La opinión según la cual todas las religiones son iguales cada vez está más extendida. Últimamente a cuenta del papel de la mujer, o el lugar que ocupan en las teologías religiosas. El juicio contra el Imán de Fuengirola y su posterior sentencia han vuelto a reabrir el debate. Este hombre, un fundamentalista islámico, escribió y editó un manual ("La mujer en el Islam") en el que se ponía a la condición femenina en un lugar vejatorio. Se llegaba incluso a dar consejos prácticos al hombre sobre el modo de controlar a las mujeres, utilizando el maltrato físico. En la línea de aquel versículo coránico: "Amonestad a aquellas a las que sospechéis de infidelidad; recluidlas en centros aislados y golpeadlas".
Al hilo de la noticia, los juglares de lo políticamente correcto han entonado la eterna canción del laicismo sobre el papel secundario y/o vejatorio que ocupa la mujer en todas las religiones. La lucha por la dignidad de la mujer es una de las batallas más justas de la edad moderna. Hoy, afortunadamente, el terreno conquistado es inmenso y la situación ya no tiene nada que ver con la que conocieron nuestras abuelas. Pero equiparar el trato que dan todas las religiones al sexo femenino es cuando menos injusto.

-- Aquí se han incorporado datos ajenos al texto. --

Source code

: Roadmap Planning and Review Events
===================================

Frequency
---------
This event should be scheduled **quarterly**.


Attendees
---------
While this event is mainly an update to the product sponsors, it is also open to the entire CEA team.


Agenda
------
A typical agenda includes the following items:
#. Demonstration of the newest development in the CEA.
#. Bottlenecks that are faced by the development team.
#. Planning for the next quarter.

Jesucristo es el hombre cuya misión vital aparece en todo momento aureolada por la mujer: María, su madre, María Magdalena, la compañera inseparable, Marta....Jesucristo, el carpintero de Nazaret, rompe con la tradición judía que le precedía en el que la hembra es un simple apéndice del varón. No es exagerado decir que Jesús es el gran valedor de la mujer en la historia de la humanidad. El bautismo, gran rito de iniciación del cristiano, no hace ningún tipo de distinción entre sexos. Nada tiene esto que ver con la teoría y la práctica musulmana. Tiene razón el periodista Martín Prieto cuando, después de señalar la común raíz judía de Cristianismo e Islamismo, afirma: "Mientras en los Evangelios impera la bondad y Jesús ampara a María de Magdala, el Corán está repleto de sangre y venganza, y posterga a las mujeres como hijas de un dios menor".
El cristianismo tiene en la dignificación de la mujer uno de sus pilares fundamentales, al contrario de lo que sucede en el mundo del Antiguo Testamento o la cultura greco-latina. Y todo esto está al margen de clericalismos o creencias personales. Del ámbito árabe-musulmán, y su libro sagrado, el Corán, se pueden extraer con facilidad interpretaciones tremendamente machistas. Desde un punto de vista genuinamente cristiano, no hay "ley divina" que pueda ir contra alguno de los derechos humanos fundamentales. Esto está tan claro como el agua en los Evangelios, aunque muchas veces la propia Jerarquía Católica haya ido, antes y ahora, contra su propia esencia vital, también en la consideración de la mujer. Desde una concepción laica del Estado, que es la única admisible hoy, no se deberían olvidar estos detalles, por mucho que esté de moda el abandono de cualquier simbología religiosa como en estos días se pone de manifiesto en Francia, un país cada día más multicultural que debate ahora la prohibición de todos los símbolos religiosos en la escuela estatal: el velo islámico de la féminas, o el crucifijo en la pared.
Hechas todas estas consideraciones, nunca debe perderse de vista que el respeto a cualquier forma de acercarse a lo transcendente debe ser norma fundamental de cualquier Estado, de cualquier conciencia mínimamente madura. Pero el respeto es hijo del conocimiento, nunca de la ignorancia sobre lo que realmente es.
Desde aquí, todo el respeto para la último Premio Nobel de la paz, la iraní Shirín Ebadi, tan empeñada en un Islam democrático como en denunciar ese nuevo fundamentalismo de las "injerencias humanitarias" encabezadas por Estados Unidos a golpe de bombas de racimo.
El movimiento falangista, que desde sus orígenes ha apostado por la no confesionalidad del Estado, ha valorado siempre la interpretación cristiana de la vida como una continua aspiración a la hermandad entre los hombres, la justicia social, y también la dignidad del ser humano, con independencia de su sexo. Una valoración que los falangistas siempre hemos situado al margen de las creencias personales de cada uno. En Falange caben todos y no se pide ninguna credencial.
Esta es la trayectoria que continua hoy Falange Auténtica.